> [Supplied material]:
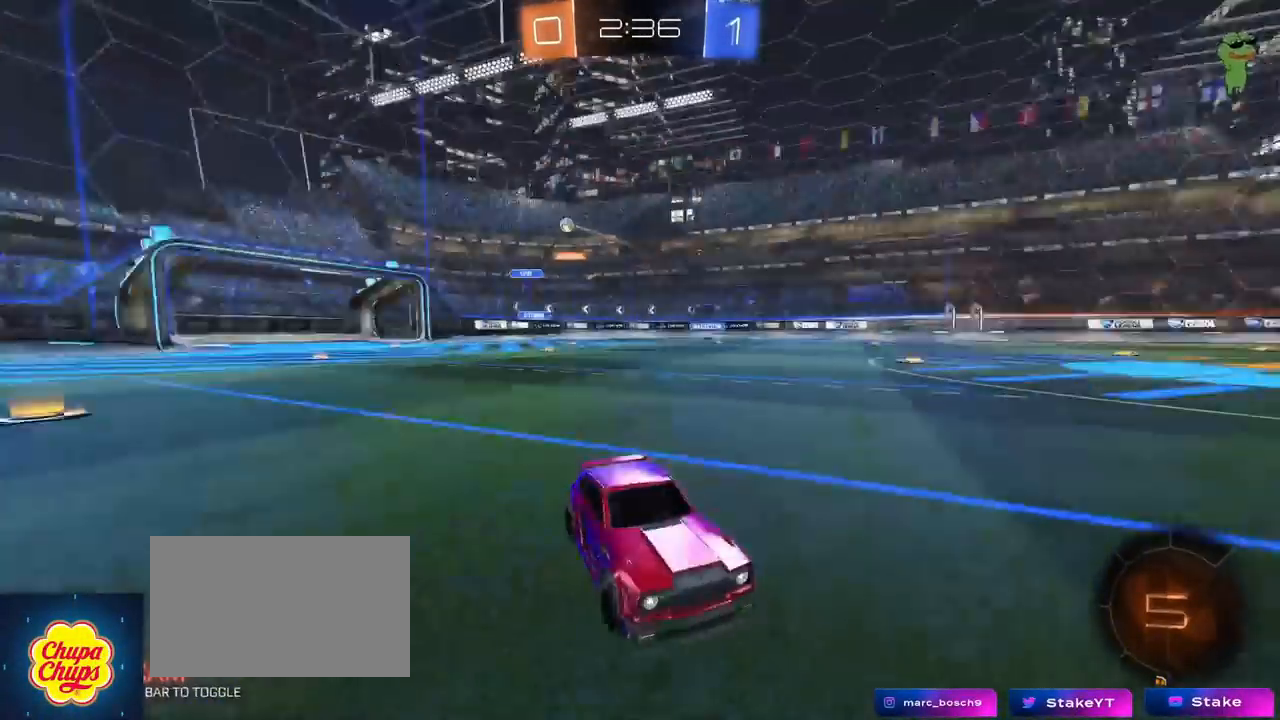
{"keys": ["a", "w"], "mouse": [], "mouse_move": "still", "events": [[50, "shift", "up"]]}
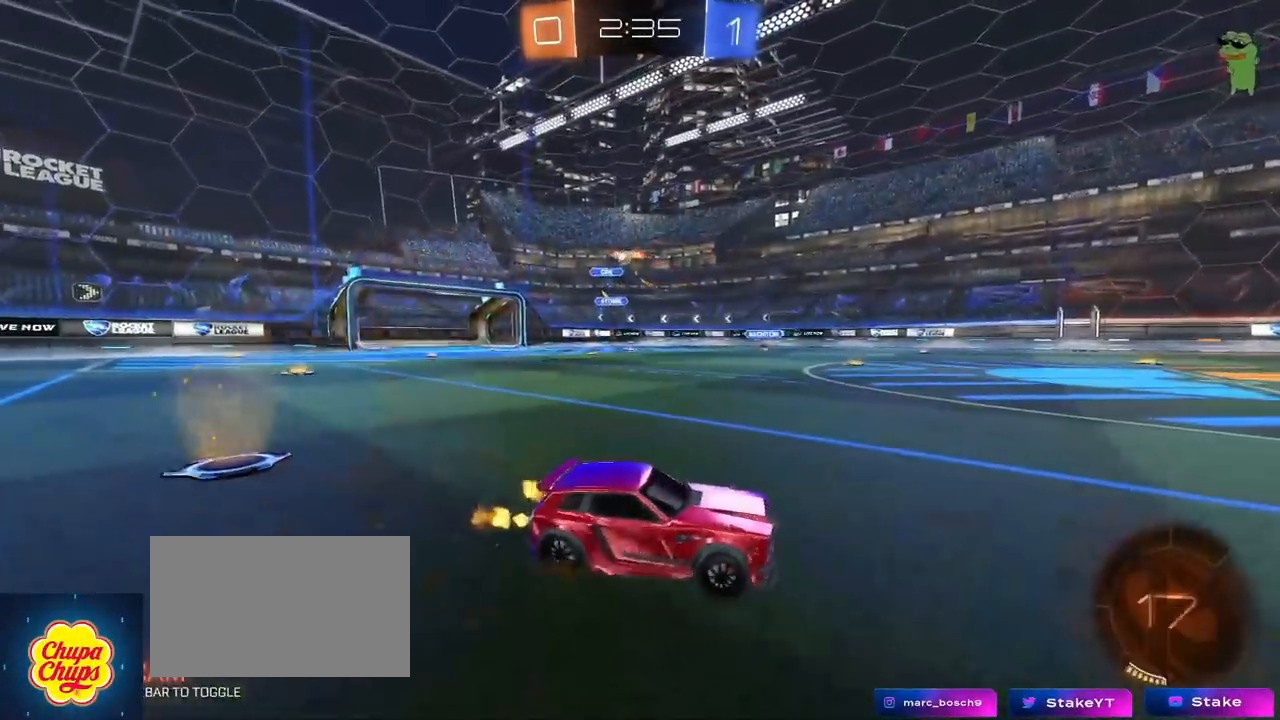
{"keys": ["a", "w"], "mouse": [], "mouse_move": "still", "events": [[67, "a", "up"], [167, "a", "down"], [350, "a", "up"], [401, "a", "down"]]}
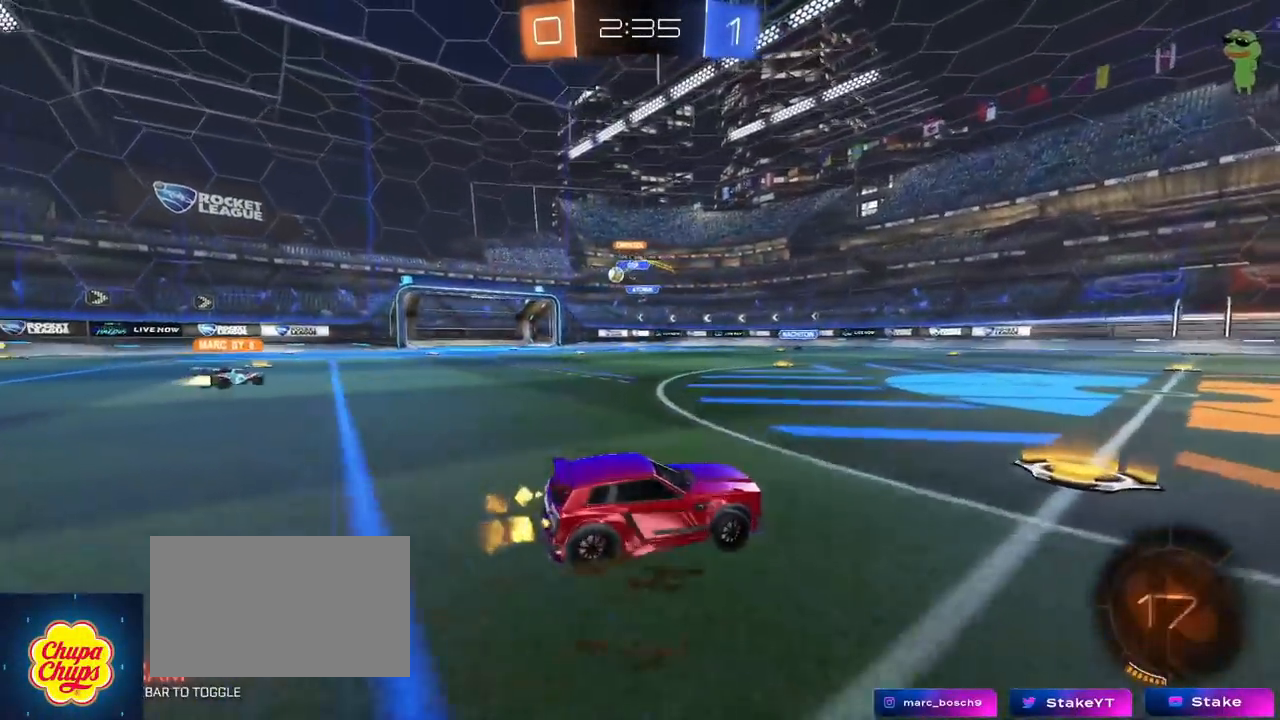
{"keys": ["a", "w"], "mouse": [], "mouse_move": "still", "events": [[33, "a", "up"], [133, "a", "down"]]}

> [Assignment]:
Please return every line in the data that includes the string "down".

> [Problem solution]:
{"keys": ["a", "w"], "mouse": [], "mouse_move": "still", "events": [[67, "a", "up"], [167, "a", "down"], [350, "a", "up"], [401, "a", "down"]]}
{"keys": ["a", "w"], "mouse": [], "mouse_move": "still", "events": [[33, "a", "up"], [133, "a", "down"]]}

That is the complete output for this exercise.